I have a dataset of race and outcome either (Y,N) I want to tabulate a 2X2 table to run a chisq test for each race.
Asian 584 24
Black 1721 56
Hispanic 2400 90
White 8164 289
Once I create a table 2X2 so the first row will be Asian and second row will be non-Asian (counted from values of total - asianNo) and (total- asian yes) as the second column of that row. Then I can run a chisq test easily on each race once I repeat that process for all races.

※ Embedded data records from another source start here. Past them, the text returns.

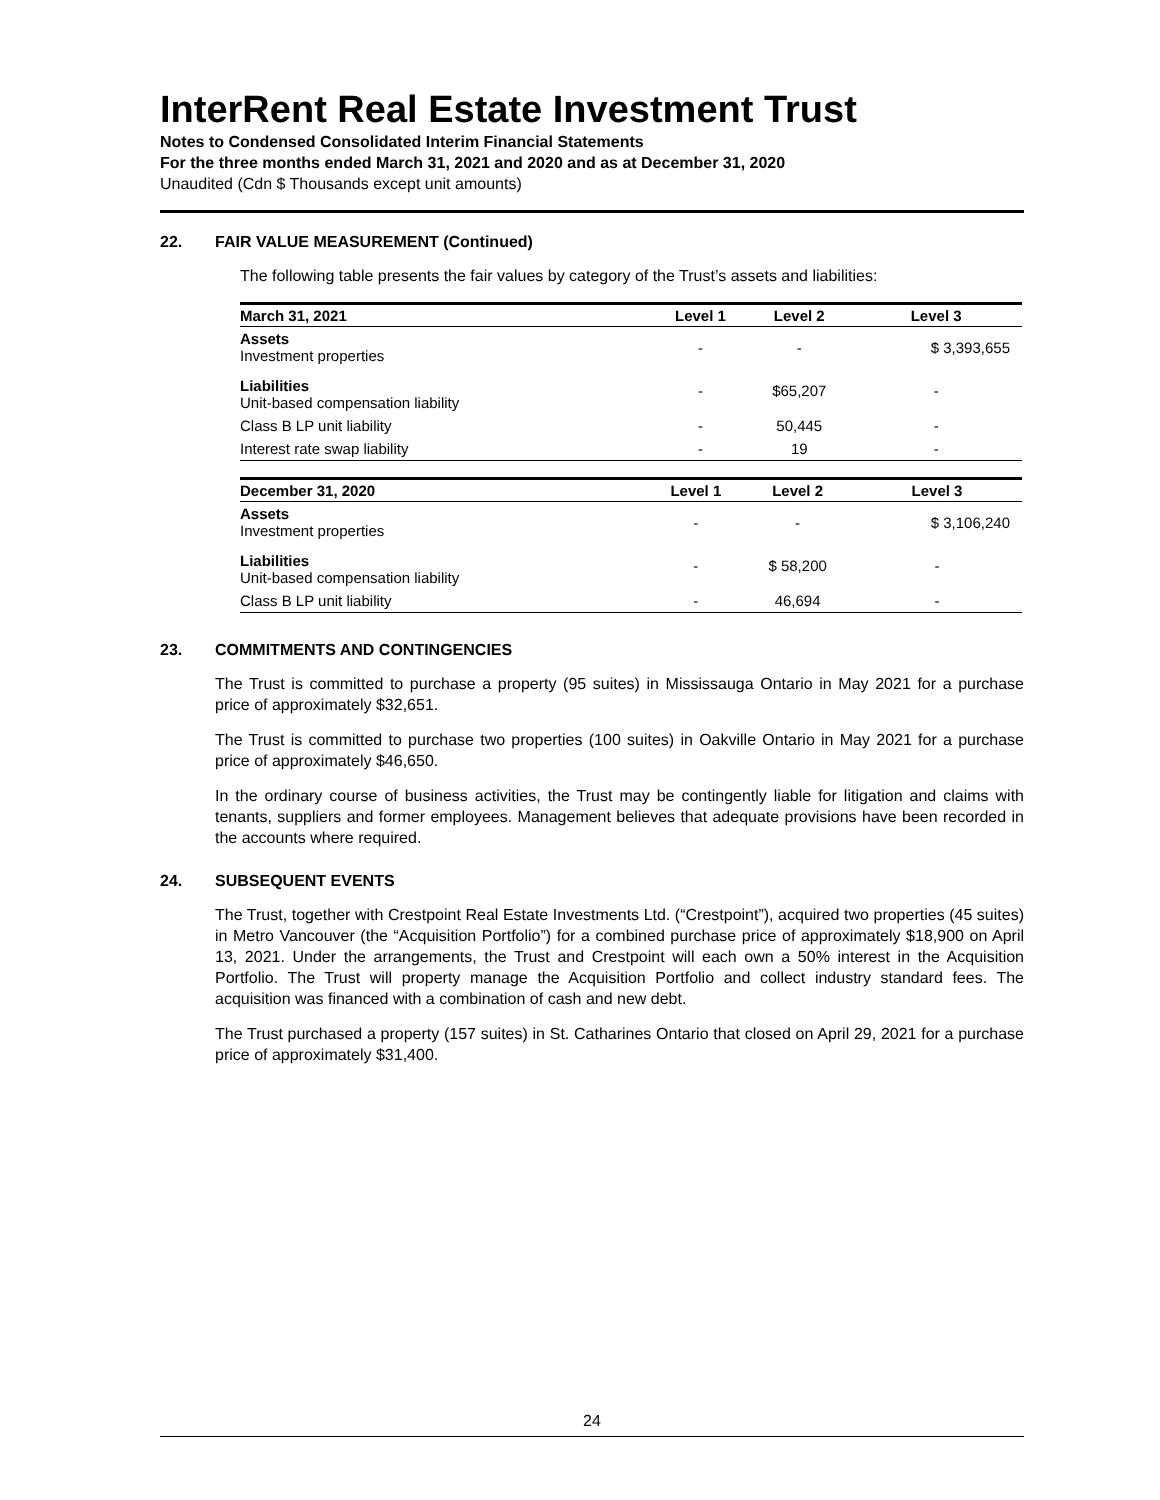InterRent Real Estate Investment Trust
Notes to Condensed Consolidated Interim Financial Statements
For the three months ended March 31, 2021 and 2020 and as at December 31, 2020
Unaudited (Cdn $ Thousands except unit amounts)
22. FAIR VALUE MEASUREMENT (Continued)
The following table presents the fair values by category of the Trust’s assets and liabilities:
| March 31, 2021 | Level 1 | Level 2 | Level 3 |
| --- | --- | --- | --- |
| Assets Investment properties | - | - | $ 3,393,655 |
| Liabilities Unit-based compensation liability | - | $65,207 | - |
| Class B LP unit liability | - | 50,445 | - |
| Interest rate swap liability | - | 19 | - |
| December 31, 2020 | Level 1 | Level 2 | Level 3 |
| --- | --- | --- | --- |
| Assets Investment properties | - | - | $ 3,106,240 |
| Liabilities Unit-based compensation liability | - | $ 58,200 | - |
| Class B LP unit liability | - | 46,694 | - |
23. COMMITMENTS AND CONTINGENCIES
The Trust is committed to purchase a property (95 suites) in Mississauga Ontario in May 2021 for a purchase price of approximately $32,651.
The Trust is committed to purchase two properties (100 suites) in Oakville Ontario in May 2021 for a purchase price of approximately $46,650.
In the ordinary course of business activities, the Trust may be contingently liable for litigation and claims with tenants, suppliers and former employees. Management believes that adequate provisions have been recorded in the accounts where required.
24. SUBSEQUENT EVENTS
The Trust, together with Crestpoint Real Estate Investments Ltd. (“Crestpoint”), acquired two properties (45 suites) in Metro Vancouver (the “Acquisition Portfolio”) for a combined purchase price of approximately $18,900 on April 13, 2021. Under the arrangements, the Trust and Crestpoint will each own a 50% interest in the Acquisition Portfolio. The Trust will property manage the Acquisition Portfolio and collect industry standard fees. The acquisition was financed with a combination of cash and new debt.
The Trust purchased a property (157 suites) in St. Catharines Ontario that closed on April 29, 2021 for a purchase price of approximately $31,400.
24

Is there an easier way to run a Chisq test for each race in my table above?
CodePudding user response:
Here is one option with map2
, where the first row is an individual race and the second row are the others, then I name each list according to the specific race.
library(tidyverse)
pull(df, V1) %>%
map2(
.,
replicate(nrow(df), df, simplify = FALSE),
.f = function(x, y)
y %>%
filter(V1 != x) %>%
summarise(across(-V1, sum)) %>%
bind_rows(filter(y, V1 == x) %>% dplyr::select(-V1), .)
) %>%
set_names(., pull(df, V1))
Output
$Asian
V2 V3
1 584 24
2 12285 435
$Black
V2 V3
1 1721 56
2 11148 403
$Hispanic
V2 V3
1 2400 90
2 10469 369
$White
V2 V3
1 8164 289
2 4705 170
Data
df <- structure(list(V1 = c("Asian", "Black", "Hispanic", "White"),
V2 = c(584L, 1721L, 2400L, 8164L), V3 = c(24L, 56L, 90L,
289L)), class = "data.frame", row.names = c(NA, -4L))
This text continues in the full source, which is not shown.